### TASK PROMPT
The expected result is a verbatim repetition of the lines from the start of the entries through the line containing "Panel set 3: next", with the pictures removed.

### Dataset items
•••••
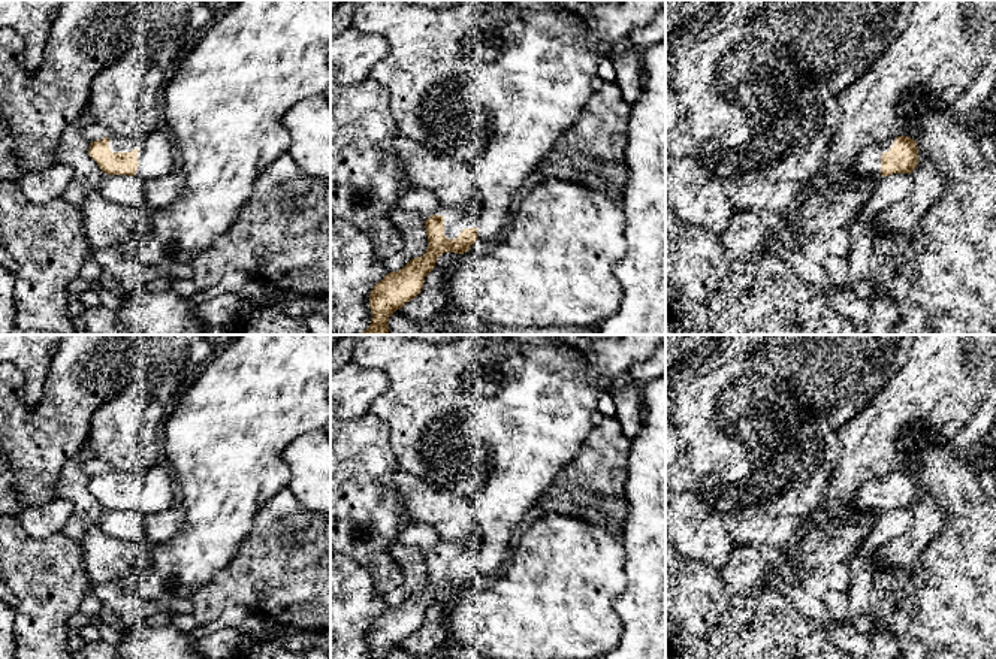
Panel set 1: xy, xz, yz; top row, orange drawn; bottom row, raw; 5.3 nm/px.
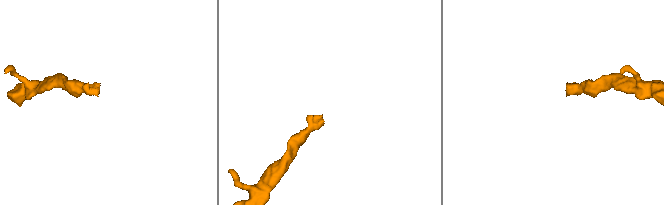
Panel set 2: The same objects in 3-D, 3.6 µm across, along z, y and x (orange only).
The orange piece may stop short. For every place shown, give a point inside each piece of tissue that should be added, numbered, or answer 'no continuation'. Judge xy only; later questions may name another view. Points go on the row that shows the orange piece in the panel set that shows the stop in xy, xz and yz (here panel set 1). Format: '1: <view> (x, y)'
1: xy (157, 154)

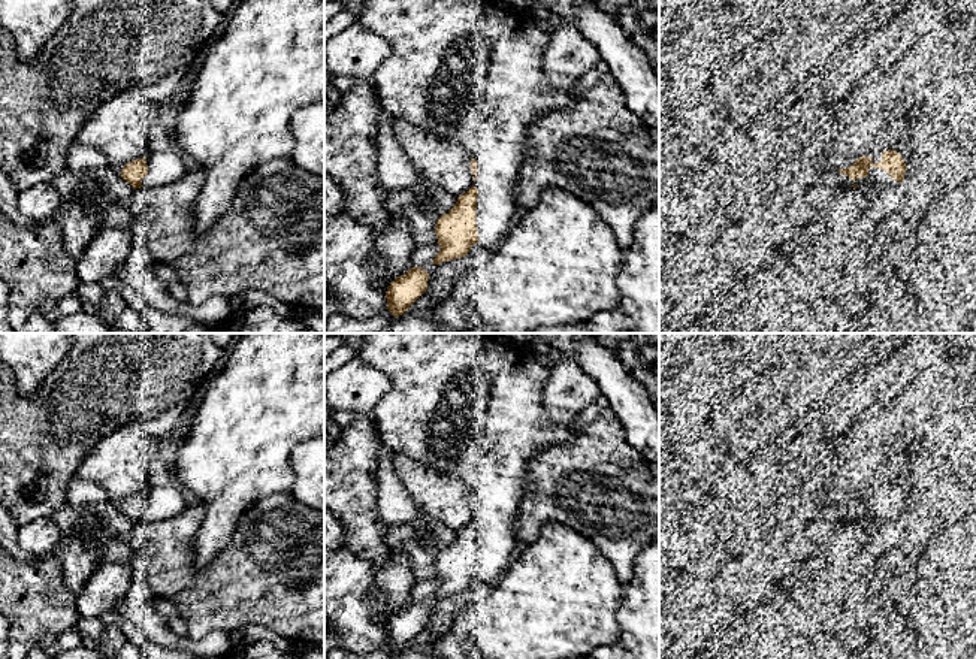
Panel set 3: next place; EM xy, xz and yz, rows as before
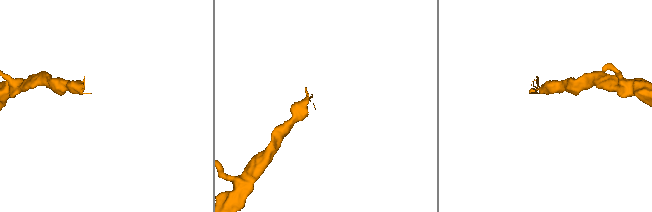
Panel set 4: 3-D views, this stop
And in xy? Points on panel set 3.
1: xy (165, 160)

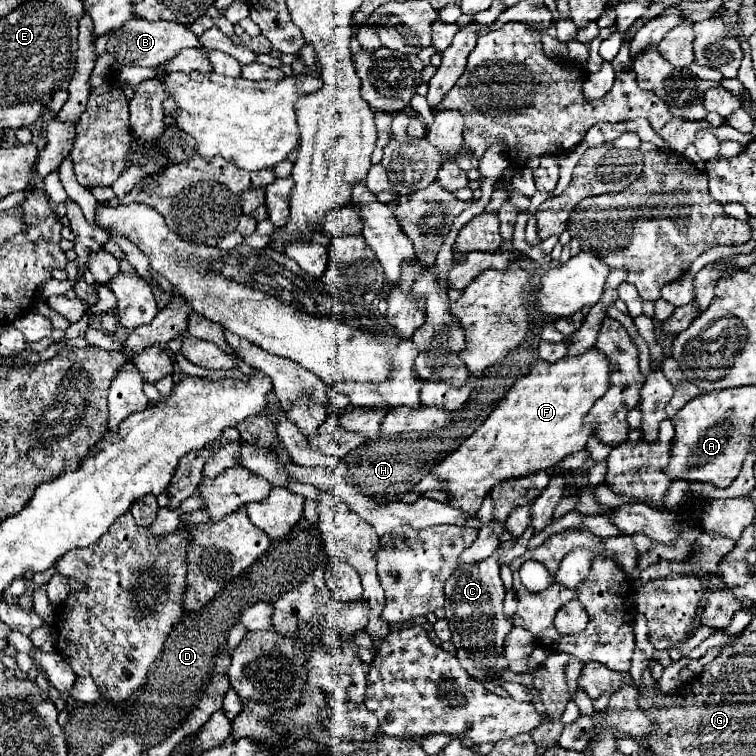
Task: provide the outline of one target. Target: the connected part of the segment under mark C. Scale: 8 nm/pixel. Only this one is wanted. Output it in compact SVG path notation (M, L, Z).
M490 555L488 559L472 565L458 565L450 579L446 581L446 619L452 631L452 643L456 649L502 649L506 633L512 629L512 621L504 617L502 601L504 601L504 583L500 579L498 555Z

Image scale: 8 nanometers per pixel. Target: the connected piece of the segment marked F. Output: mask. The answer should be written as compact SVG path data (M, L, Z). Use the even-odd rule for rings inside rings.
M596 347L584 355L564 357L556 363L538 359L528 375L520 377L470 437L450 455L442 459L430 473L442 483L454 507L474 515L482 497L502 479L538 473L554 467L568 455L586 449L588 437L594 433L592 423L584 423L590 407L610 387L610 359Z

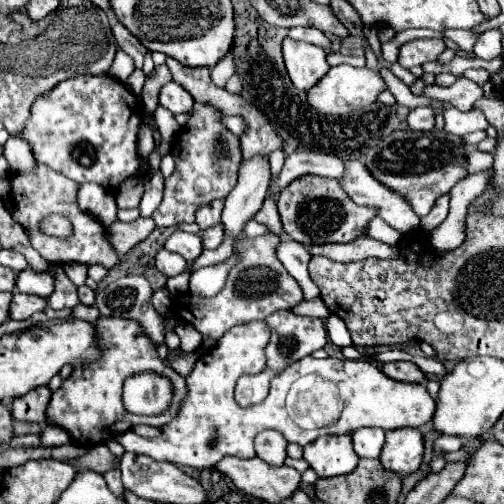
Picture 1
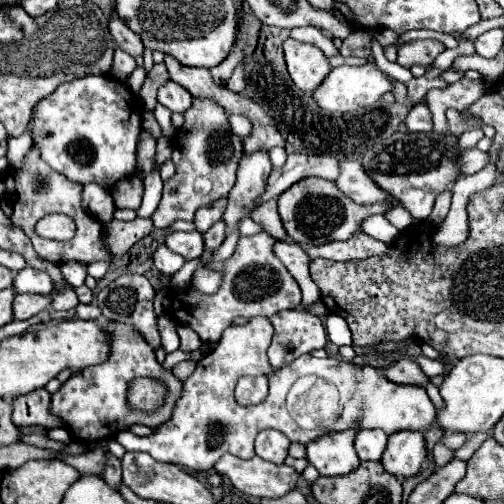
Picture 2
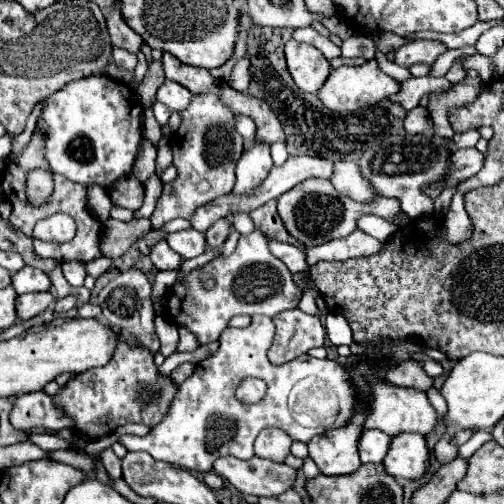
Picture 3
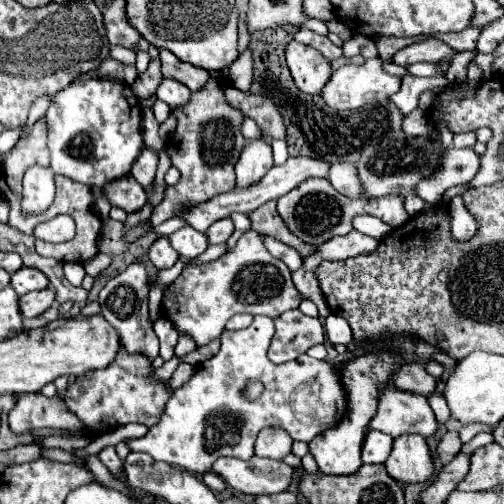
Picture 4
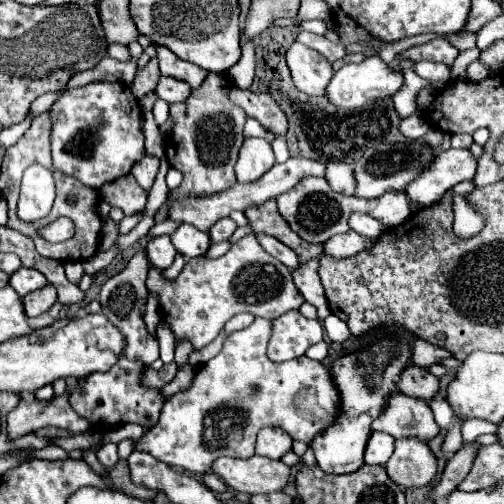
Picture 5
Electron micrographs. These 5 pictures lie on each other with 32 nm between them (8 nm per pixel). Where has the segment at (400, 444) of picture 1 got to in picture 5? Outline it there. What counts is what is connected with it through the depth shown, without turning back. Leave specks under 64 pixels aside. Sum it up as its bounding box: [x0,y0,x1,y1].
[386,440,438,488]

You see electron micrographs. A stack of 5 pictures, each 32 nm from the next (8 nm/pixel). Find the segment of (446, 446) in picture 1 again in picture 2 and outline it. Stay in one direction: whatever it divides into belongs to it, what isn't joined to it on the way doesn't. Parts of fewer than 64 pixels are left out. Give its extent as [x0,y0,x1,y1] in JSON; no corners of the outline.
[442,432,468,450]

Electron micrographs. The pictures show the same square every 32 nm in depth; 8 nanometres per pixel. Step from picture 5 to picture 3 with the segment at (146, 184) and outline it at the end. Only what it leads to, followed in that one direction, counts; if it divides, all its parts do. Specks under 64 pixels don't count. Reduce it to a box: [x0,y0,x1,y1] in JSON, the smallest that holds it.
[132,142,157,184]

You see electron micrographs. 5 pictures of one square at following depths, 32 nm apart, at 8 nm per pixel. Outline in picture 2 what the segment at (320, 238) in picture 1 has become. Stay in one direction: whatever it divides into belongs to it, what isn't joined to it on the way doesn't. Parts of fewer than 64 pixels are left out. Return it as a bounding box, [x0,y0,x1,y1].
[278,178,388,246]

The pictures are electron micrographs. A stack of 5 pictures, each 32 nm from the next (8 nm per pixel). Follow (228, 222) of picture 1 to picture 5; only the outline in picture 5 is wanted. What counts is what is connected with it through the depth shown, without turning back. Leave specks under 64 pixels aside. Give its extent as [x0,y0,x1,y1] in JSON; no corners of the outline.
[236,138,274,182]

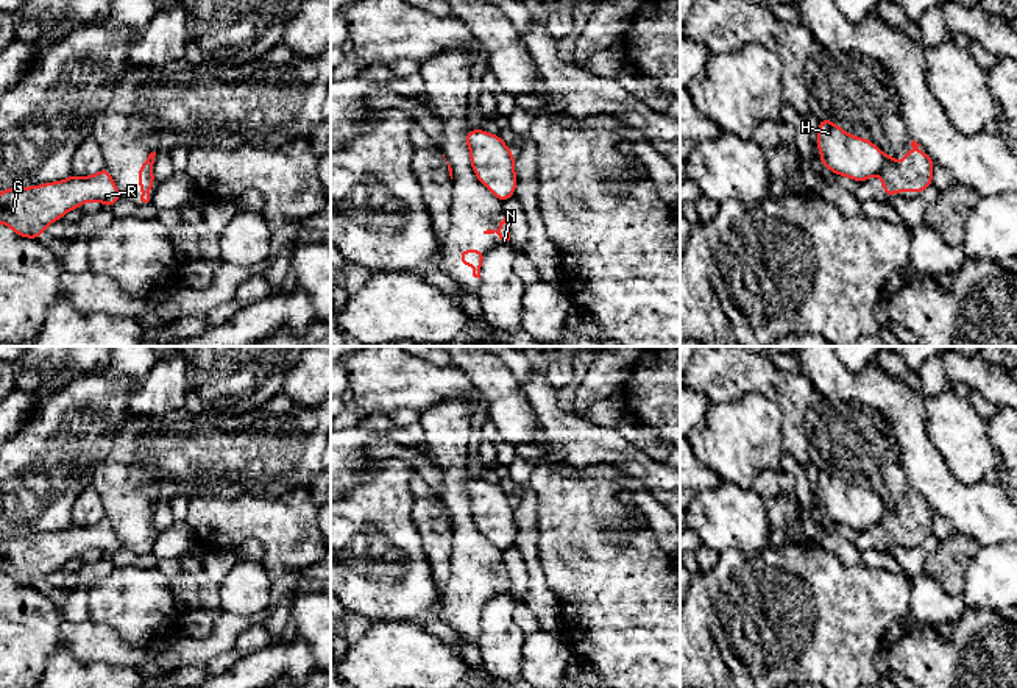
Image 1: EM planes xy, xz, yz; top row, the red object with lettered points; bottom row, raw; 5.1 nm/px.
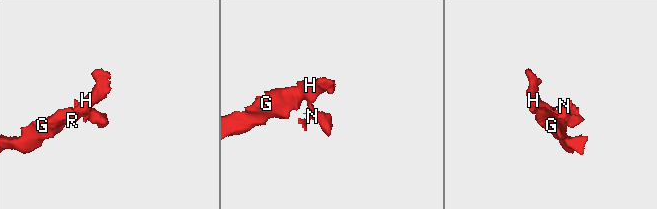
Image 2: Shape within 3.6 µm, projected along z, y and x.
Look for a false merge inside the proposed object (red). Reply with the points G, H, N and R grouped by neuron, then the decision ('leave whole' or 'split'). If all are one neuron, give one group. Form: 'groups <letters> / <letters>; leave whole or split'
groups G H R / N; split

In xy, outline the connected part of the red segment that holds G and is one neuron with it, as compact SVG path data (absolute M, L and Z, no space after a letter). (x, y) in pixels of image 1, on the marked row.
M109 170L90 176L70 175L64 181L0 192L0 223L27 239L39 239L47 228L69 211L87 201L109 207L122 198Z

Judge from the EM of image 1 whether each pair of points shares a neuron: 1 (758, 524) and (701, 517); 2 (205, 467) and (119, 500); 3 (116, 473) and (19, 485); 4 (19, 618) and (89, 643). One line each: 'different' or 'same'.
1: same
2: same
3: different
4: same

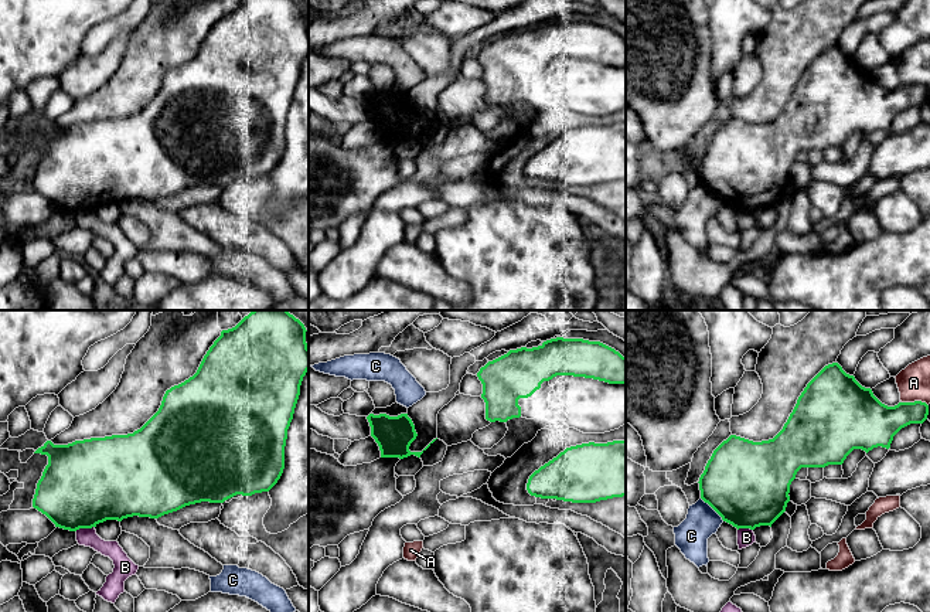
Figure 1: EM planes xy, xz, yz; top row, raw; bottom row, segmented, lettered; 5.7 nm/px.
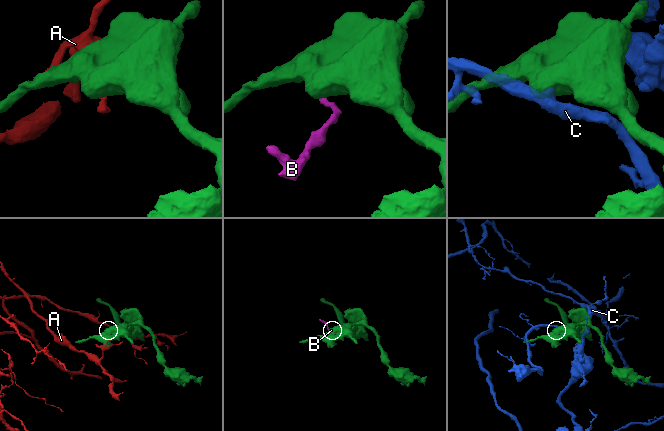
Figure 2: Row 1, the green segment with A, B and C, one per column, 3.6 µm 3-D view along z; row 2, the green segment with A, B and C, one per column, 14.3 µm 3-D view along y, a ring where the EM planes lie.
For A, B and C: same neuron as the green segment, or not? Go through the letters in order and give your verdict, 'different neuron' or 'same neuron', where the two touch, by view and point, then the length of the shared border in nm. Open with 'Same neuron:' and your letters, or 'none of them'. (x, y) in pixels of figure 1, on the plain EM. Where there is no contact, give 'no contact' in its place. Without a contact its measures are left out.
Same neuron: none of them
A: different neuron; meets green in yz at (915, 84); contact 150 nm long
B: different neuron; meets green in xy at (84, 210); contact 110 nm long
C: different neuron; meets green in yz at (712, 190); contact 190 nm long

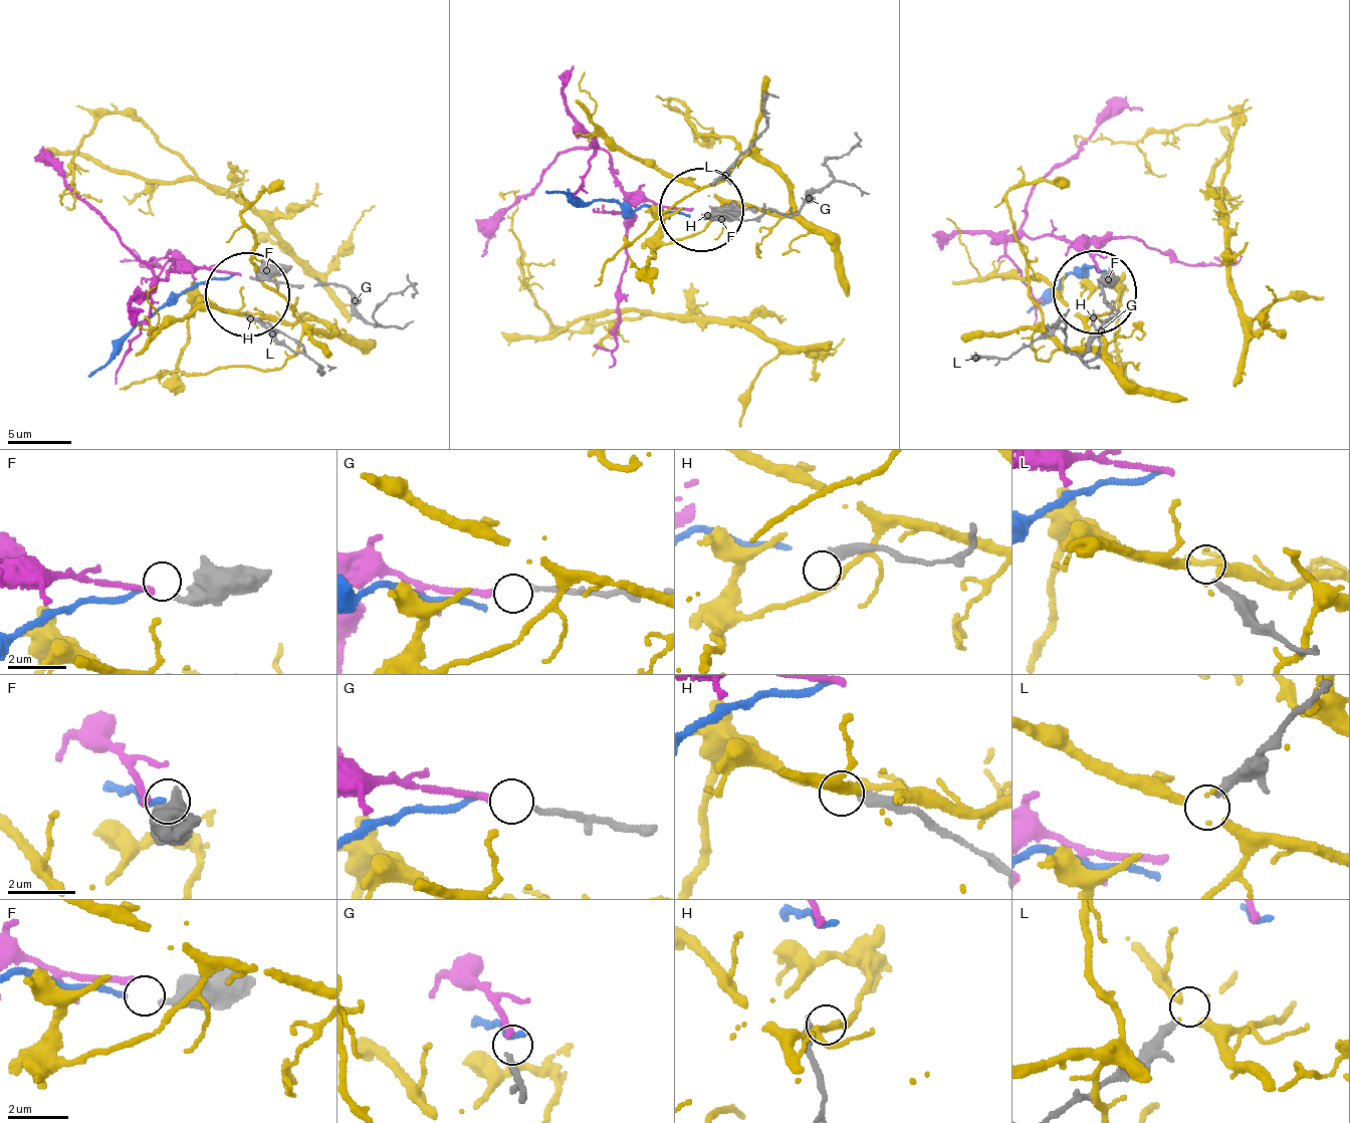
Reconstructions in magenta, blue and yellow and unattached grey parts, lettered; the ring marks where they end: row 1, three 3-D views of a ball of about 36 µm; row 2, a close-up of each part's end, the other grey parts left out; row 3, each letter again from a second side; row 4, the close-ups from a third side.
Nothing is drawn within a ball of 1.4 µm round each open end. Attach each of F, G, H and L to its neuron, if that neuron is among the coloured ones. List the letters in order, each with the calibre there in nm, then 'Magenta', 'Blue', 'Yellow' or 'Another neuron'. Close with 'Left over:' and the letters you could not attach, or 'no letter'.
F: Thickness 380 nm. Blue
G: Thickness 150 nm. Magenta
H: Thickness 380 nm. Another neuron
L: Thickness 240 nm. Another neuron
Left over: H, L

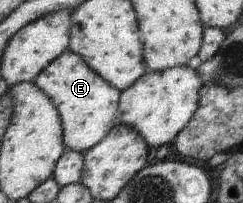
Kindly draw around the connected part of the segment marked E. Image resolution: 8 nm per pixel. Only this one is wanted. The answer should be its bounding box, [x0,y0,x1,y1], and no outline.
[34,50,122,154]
•••••
### ANSWER TO THIS EXERCISE
Panel set 1: xy, xz, yz; top row, orange drawn; bottom row, raw; 5.3 nm/px.
Panel set 2: The same objects in 3-D, 3.6 µm across, along z, y and x (orange only).
The orange piece may stop short. For every place shown, give a point inside each piece of tissue that should be added, numbered, or answer 'no continuation'. Judge xy only; later questions may name another view. Points go on the row that shows the orange piece in the panel set that shows the stop in xy, xz and yz (here panel set 1). Format: '1: <view> (x, y)'
1: xy (157, 154)

Panel set 3: next place; EM xy, xz and yz, rows as before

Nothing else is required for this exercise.